Extracted records>
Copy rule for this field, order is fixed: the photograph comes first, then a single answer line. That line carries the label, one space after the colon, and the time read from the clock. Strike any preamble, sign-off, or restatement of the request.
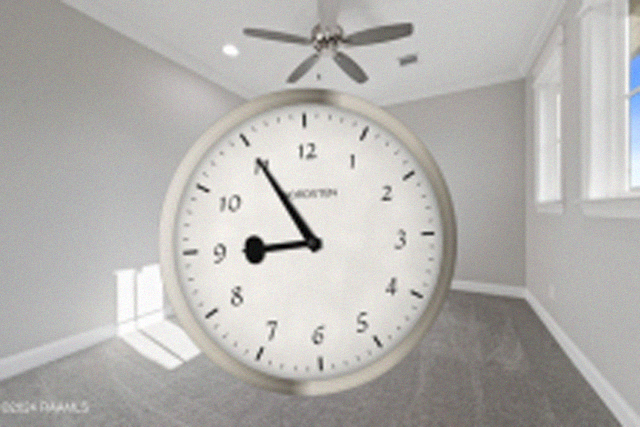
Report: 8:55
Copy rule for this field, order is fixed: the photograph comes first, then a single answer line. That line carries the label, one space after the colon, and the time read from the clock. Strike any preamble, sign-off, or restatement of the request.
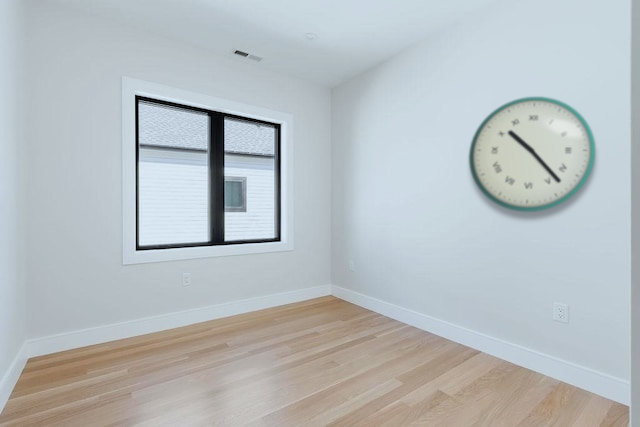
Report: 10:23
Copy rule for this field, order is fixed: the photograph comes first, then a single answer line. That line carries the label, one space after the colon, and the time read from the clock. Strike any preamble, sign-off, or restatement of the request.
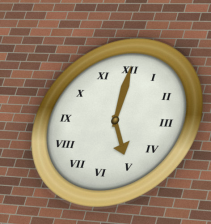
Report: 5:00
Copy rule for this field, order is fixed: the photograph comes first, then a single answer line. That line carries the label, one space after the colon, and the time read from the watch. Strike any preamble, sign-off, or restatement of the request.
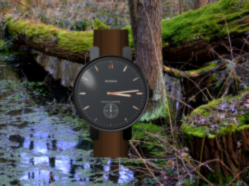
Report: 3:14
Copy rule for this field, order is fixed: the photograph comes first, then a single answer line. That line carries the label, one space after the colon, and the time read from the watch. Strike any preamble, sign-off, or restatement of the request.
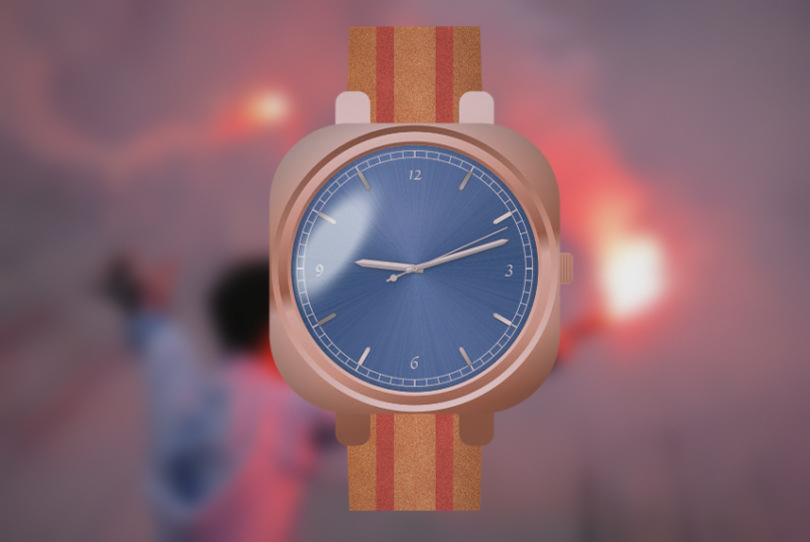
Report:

Task>
Reproduce every line of the records above word for word, leaving out the pictures.

Answer to the exercise>
Copy rule for this field, order is fixed: the photograph comes first, then a single answer line. That line carries the label, one space after the colon, and the time read from the clock. Strike any preamble, sign-off, or restatement of the request.
Report: 8:55
Copy rule for this field, order is fixed: the photograph comes first, then a single answer line. That line carries the label, one space after the colon, and the time read from the clock. Strike any preamble, sign-off, or restatement of the request.
Report: 10:23
Copy rule for this field, order is fixed: the photograph comes first, then a single answer line. That line carries the label, one space after the colon, and the time read from the clock. Strike any preamble, sign-off, or restatement of the request.
Report: 5:00
Copy rule for this field, order is fixed: the photograph comes first, then a single answer line. That line carries the label, one space after the colon, and the time read from the watch. Strike any preamble, sign-off, or restatement of the request.
Report: 3:14
Copy rule for this field, order is fixed: the photograph comes first, then a single answer line. That line carries the label, one space after the colon, and the time read from the watch. Strike any preamble, sign-off, or restatement of the request.
Report:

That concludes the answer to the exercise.